Pour comprendre les exigences de la norme ISO 9001, il faut par ailleurs tenir compte des références croisées, c’est à dire des exigences qui citent des exigences définies dans d’autres paragraphes. Par exemple, le paragraphe 4.3 « Détermination du domaine d’application du système de management de la qualité » fait référence au paragraphe 4.1 « Compréhension de l’organisme et de son contexte ». Les termes employés par la norme sont eux-mêmes en relation avec leur définition donnée dans la norme ISO 9000. De plus, la lecture des exigences ISO 9001 se fait au regard des 20 pages constituant les  rubriques introductives et les annexes.

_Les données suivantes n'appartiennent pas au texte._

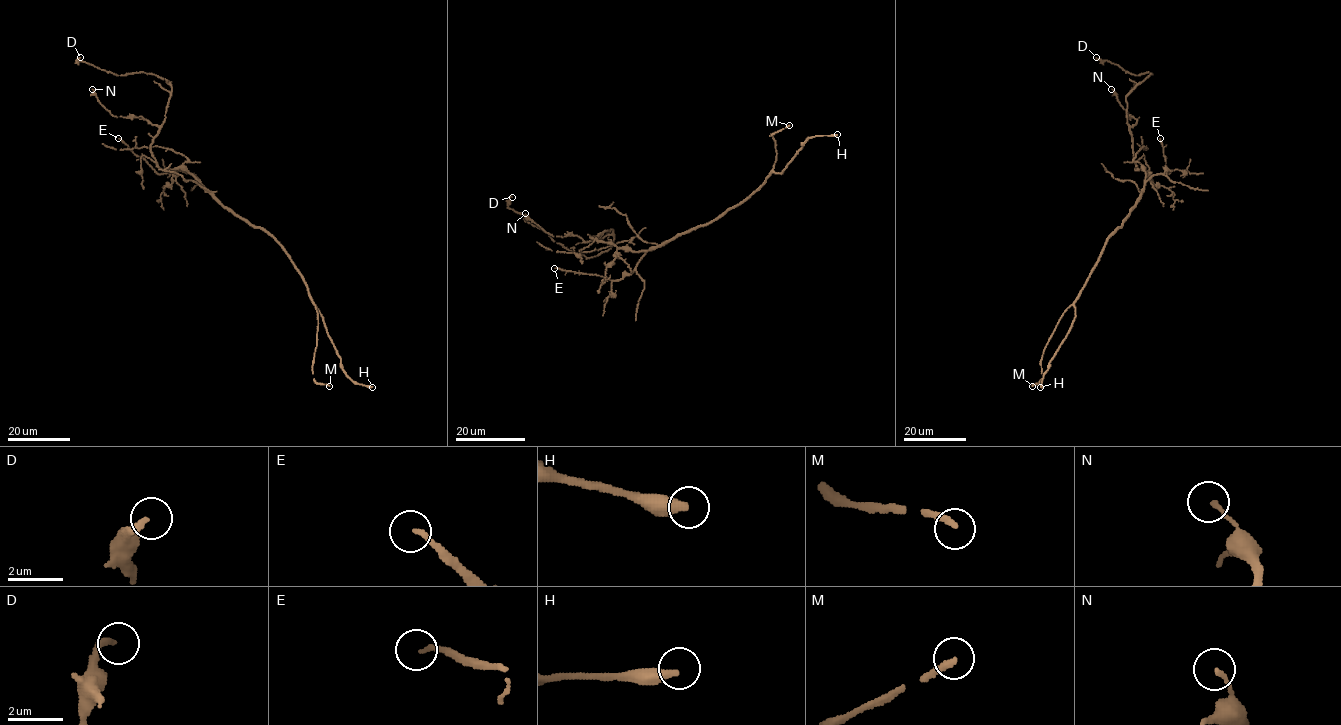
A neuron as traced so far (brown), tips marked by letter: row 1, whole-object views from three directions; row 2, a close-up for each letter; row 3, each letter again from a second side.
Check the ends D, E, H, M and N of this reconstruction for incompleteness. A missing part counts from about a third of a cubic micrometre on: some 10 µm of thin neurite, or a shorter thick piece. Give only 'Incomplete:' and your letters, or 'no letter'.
Incomplete: H, M

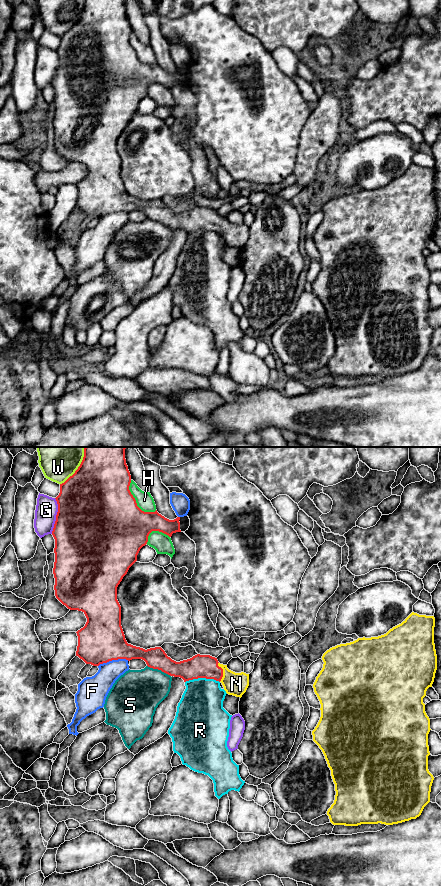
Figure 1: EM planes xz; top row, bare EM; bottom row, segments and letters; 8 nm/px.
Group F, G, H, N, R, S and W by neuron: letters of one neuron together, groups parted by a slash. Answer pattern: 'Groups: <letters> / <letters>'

Il faut aussi prendre en compte les sept principes du management de la qualité, l’approche Plan Do Check Act, l’approche par les risques et tous les concepts décrits dans la norme ISO 9000,…  Il faut donc rajouter aux 40 pages de la norme ISO 9001 les 60 pages de la norme ISO 9000, soit un total de 100 pages.

Autrement dit, se limiter à une présentation linéaire des exigences de la norme ISO 9001 est assez risquée pour la bonne compréhension du référentiel.

Pour la formation de l’équipe en charge de conduire la démarche qualité, susceptible d’expliquer aux autres les exigences, 34 slides semblent bien insuffisantes pour décrire la richesse de la norme ISO 9001. Comme je l’évoquais dans l’article du 17 décembre dernier (7 conseils pour devenir auditeur qualité interne), un minimum de formation de 14 heures à la norme ISO 9001 est indispensable pour faire le tour des exigences du référentiel. Cette durée peut être néanmoins raccourcie pour ceux qui maîtrisent déjà la norme ISO 9001 dans sa version 2008.

Connaître les exigences ISO 9001:2015 pour quoi faire?

Ces exigences définissent un cadre pour :

  • Fournir en permanence des produits et des services qui répondent aux exigences client et réglementaires ;
  • Saisir des opportunités d’amélioration de la satisfaction du client. Ces opportunités sont celles généralement offertes par le contexte économique de l’organisme en accord avec sa stratégie, ses objectifs et en prenant en compte les risques associés;

Un organisme doit respecter toutes les exigences de la norme ISO 9001 qui lui sont applicables s’il veut obtenir la certification ISO 9001 (voir le premier article de la série réussir sa certification ISO 9001 ).

Monsieur Jourdain faisait de la prose sans le savoir. Ce n’est pas du tout le cas d’un organisme demandant la certification ISO 9001, bien au contraire. L’organisme doit avoir défini, et donc écrit, clairement le domaine d’application de son système de management et  AUSSI démontré qu’il répond bien aux exigences de la norme ISO 9001 applicables avant de passer une audit de certification.

Lors de la certification, le rôle de l’auditeur n’est pas de déduire les exigences applicables à l’organisme de celles qui ne le sont pas ou de considérer que telle ou telle activité, telle ou telle information documentée peut répondre à l’ISO 9001.

Par exemple, une des exigences de la norme ISO 9001 demande à ce que l’organisme conserve des informations documentées pour consigner les résultats d’audit interne. Il est communément admis que ces informations documentées sont conservées dans un document appelé rapport d’audit. Sans ce document incluant les sujets habituellement traités (critères audités, conformité,…) le respect de l’exigence décrite dans le paragraphe 9.2.2 f) 2ième partie n’est pas possible.

La connaissance des exigences de la norme ISO 9001 est donc un pré-requis à la certification.

Pour conclure ce sujet. Si vous présentez les 310 exigences de la norme sur 34 slides de manière linéaire, sans faire le rapport entre les exigences de la norme et les pratiques de la discipline cela pourrait inquiéter les participants, essentiellement sur votre aptitude à gérer le projet de certification.